De cenizas, un pueblo

Por Francisco Mazzoni

Dios perdona,
el hombre a veces
la naturaleza nunca
anda por acá.

Los Piojos

Los viejos intentan recordar. Fruncen fuerte el ceño y hacen ruidos como quien hurga buscando algo en un bolso muy profundo. Cuando el fogón y la charla lo ameritan, estos viejos, retazos de pueblos que ya no existen, fruncen el ceño, hacen ruidos e intentan recordar.

Junio, el invierno de dos mil once estaba empezando a apuntalarse en la cordillera patagónica. Jeremías tenía entonces trece años y vio relámpagos hacia el Sur. Su hermano mayor lo desestimó dos veces, una por el supuesto relámpago y otra por el supuesto trueno; no era ni la época ni el lugar para tormentas, le dijo. Pero no hubo una tercera, porque Jeremías tenía razón y cuando su hermano prestó atención, truenos y relámpagos habían dejado de ser supuestos. Hacia el Sur, la noche tembló.

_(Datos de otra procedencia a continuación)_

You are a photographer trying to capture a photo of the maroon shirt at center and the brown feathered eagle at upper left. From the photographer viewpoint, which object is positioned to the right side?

Dos días después, no amaneció en el pequeño pueblito de frontera.

Los niños que caminaban a la escuela, gritaron de alegría por la nevada tempranera, trataron de atrapar los copos con la lengua.

Y tosieron.

Los adultos miraron preocupados hacia el cielo, con los ojos bien abiertos buscando el sol.

Y tosieron.

Jeremías confirmó sus temores, y tosió. Abuelos, hoy ya más que muertos, llamaron a sus hijos y a sus nietos preguntando qué pasaba, preguntando si lo que decían las noticias a miles de kilómetros era verdad.

– Sí abuelo, sí Tata –Respondieron voces a lo largo y ancho de la Patagonia .– Es verdad que el sol no salió hoy.

-Es verdad que se nos murieron las 50 ovejas –Decían masticando las palabras –Es verdad que no hay agua en ningún lado Abuelo.

Y la gente no paraba de toser.

Mi vecino tose con sangre abuelo.
El desastre mostró su cara gris a un pueblo inexperto. Había que salir lo menos posible, y nunca sin gafas ni barbijo. No había que tomar agua de la canilla porque estaba contaminada. Desde Buenos Aires, como a cuenta gotas, llegaban las raciones. Agua y comida empaquetada, con gusto a plástico.

La muerte llegaba relativamente rápido. Cuando empeoraba la tos, venía la sangre y después llegaban las infecciones. La ceniza había traído consigo minúsculas esquirlas que lastimaban desde adentro.

Padres enterraron a sus hijos e hijos a sus padres y hermanos a sus hermanos. Vecinos hicieron llegar sus condolencias y las herramientas para cavar. Pero nadie lloró, en ese pueblo ni en ningún otro. Como la tierra, los lagrimales estaban resecos.

Jeremías fue el primero en notar cómo primero su mamá, una fumadora empedernida, y luego su papá, siempreverde como el maitén, ocultaban la tos con pañuelos cada vez más oscuros, esperando que no se notase la sangre. Él y sus hermanos también tuvieron que aprender a enterrar antes de que fuera tiempo. Las cenas que siguieron fueron discusión entre los hermanos. Quedarse o evacuar. Morirse si tocaba. O esperar a que el viento les jugase una buena y soplara la ceniza de vuelta para Chile.

Las cenizas son de ellos –dijo alguien en Casa Rosada y replicaban voces roncas en el Sur –Ojalá el viento gire y les sople en la cara a los chilenos de mierda.
Pero el viento sopló siempre desde el oeste, y hermanos enterraron hermanos.